Der Zusammenhang von Burgen und Klöstern ist meist einfach zu erklären: Ein Kloster war auf militärischen Schutz angewiesen, und daher findet sich in der Nähe von Klöstern auch meist eine (Schutz-)Burg. Diese stand meist unter der Verwaltung des Klostervogtes. Als Beispiele können hier die Burgen (Neu-)Bolanden beim Kloster Hane, Pfalz, die Burgen Schlössel bzw. Landeck beim Kloster Klingenmünster, Pfalz und die Starkenburg als Schutz für das Kloster Lorsch, Hessen dienen.

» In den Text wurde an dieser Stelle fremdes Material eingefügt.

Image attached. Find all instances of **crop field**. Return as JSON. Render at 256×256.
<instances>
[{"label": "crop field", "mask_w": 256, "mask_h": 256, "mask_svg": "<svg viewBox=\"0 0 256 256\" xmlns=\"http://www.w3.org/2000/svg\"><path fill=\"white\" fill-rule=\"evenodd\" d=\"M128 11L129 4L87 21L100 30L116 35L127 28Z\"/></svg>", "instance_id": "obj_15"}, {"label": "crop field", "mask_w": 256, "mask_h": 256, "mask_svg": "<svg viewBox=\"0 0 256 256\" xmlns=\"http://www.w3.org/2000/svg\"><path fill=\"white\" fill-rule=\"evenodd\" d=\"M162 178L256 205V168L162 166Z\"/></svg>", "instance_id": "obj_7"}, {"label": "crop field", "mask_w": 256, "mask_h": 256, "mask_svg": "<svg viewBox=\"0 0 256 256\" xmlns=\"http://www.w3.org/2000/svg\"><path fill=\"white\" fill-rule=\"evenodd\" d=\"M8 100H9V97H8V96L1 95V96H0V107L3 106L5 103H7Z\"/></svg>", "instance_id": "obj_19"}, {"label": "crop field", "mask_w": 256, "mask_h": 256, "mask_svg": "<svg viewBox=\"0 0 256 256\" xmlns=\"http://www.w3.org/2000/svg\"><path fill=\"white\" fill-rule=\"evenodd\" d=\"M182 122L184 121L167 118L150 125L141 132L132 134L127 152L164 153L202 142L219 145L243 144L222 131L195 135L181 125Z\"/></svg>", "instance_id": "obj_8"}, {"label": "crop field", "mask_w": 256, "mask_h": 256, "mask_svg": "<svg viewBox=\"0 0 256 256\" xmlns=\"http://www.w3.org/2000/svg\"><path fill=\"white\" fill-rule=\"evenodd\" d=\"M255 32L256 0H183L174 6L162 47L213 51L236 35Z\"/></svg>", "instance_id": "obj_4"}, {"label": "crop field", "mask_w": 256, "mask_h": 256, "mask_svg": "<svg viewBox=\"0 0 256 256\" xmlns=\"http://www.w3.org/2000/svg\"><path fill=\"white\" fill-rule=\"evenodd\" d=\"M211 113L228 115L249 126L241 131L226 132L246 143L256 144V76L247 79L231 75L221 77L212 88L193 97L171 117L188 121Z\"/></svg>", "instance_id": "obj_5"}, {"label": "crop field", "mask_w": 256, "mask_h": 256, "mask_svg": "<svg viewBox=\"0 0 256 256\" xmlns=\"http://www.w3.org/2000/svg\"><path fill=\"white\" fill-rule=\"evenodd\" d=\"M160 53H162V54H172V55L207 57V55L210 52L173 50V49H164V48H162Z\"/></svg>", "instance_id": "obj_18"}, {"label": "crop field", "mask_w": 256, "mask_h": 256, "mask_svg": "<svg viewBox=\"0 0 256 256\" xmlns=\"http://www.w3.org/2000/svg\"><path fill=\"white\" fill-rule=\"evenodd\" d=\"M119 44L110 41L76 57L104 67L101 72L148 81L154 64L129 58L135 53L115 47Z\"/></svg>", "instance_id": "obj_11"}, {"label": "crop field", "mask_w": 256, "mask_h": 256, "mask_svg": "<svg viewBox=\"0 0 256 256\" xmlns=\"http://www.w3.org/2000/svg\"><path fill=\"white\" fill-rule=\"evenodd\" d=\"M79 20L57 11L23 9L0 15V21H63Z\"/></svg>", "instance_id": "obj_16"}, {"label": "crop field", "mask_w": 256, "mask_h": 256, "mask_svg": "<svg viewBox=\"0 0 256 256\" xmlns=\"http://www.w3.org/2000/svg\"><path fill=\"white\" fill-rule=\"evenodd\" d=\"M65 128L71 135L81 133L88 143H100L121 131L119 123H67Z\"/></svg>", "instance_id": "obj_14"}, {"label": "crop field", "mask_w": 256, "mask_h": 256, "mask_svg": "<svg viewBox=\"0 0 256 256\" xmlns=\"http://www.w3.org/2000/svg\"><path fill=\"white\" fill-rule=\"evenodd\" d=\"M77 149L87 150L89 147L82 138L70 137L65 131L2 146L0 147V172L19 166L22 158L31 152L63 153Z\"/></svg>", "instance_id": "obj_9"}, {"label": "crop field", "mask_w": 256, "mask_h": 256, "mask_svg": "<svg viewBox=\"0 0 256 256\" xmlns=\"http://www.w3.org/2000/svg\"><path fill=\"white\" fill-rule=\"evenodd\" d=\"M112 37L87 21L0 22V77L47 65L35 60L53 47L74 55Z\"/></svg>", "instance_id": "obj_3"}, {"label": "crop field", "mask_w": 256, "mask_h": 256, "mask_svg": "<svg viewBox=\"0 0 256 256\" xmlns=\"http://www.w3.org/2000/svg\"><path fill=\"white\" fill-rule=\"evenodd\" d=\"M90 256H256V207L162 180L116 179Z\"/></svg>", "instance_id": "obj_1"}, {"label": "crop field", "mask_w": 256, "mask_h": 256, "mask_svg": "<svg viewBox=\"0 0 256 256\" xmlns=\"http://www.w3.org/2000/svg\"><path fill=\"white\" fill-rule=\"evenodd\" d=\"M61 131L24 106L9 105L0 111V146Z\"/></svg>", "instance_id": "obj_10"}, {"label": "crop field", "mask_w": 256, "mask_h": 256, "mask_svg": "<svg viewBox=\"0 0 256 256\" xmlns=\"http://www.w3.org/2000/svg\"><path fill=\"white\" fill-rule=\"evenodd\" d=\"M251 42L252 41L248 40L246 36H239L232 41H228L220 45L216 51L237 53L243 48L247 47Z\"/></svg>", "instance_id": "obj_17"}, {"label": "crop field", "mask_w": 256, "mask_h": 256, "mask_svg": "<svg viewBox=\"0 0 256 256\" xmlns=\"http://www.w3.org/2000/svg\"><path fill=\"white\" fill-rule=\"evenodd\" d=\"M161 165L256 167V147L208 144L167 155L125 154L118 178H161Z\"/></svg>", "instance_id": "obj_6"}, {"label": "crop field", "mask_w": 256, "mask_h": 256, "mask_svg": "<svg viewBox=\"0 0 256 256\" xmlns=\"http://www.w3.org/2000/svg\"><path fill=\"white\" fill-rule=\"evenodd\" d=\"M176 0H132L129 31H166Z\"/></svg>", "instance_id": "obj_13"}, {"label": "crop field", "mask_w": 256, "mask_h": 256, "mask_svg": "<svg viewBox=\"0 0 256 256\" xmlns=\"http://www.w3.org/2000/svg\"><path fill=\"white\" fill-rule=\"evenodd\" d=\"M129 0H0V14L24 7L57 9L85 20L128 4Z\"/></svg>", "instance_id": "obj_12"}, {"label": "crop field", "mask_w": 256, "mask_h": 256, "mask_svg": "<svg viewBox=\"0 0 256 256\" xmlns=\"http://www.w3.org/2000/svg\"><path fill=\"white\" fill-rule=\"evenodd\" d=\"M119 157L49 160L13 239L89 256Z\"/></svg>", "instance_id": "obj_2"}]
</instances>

Burg Landeck, Wikimedia, User BlueBreezeWiki, Original, CC ShareAlike 3.0

Viele Adelshäuser und später auch der aus der Ministerialität hervorgegangene Niederadel stifteten Klöster für ihr Seelenheil und das ihrer Familie. Klöster wurden aber auch zur Unterbringung nicht erbberechtigter Kinder benutzt. Für deren Aufnahme flossen teils erhebliche Schenkungen dem jeweiligen Kloster zu.

Es gab auch Klöster, welche selbst ziemlich wehrhaft erbaut wurden wie das Kloster Maulbronn:

Kloster Maulbronn, Wehrturm und Mauer, Eigene Aufnahme

Wie sie sehen, gab es enge Verbindungen zwischen Burgen und Klöstern. Auch der Klerus, ja sogar der Papst unterstützten Klöster, in dem sie diese unter ihren Schutz nahmen (Erzbischöfe), und auch die Könige und Kaiser nahmen Klöster unter ihren Schutz auf oder vergaben Vergünstigungen wie Zollfreiheit und Ähnliches.

Auch im Zuge des Herrschafts- und Landesausbaus waren Klöster wichtig. Es war gängige Praxis, in Rodungsgebieten Klöster anzusiedeln, welche dann das umliegende Land urbar machten, so dass dieses dann besiedelt werden konnte.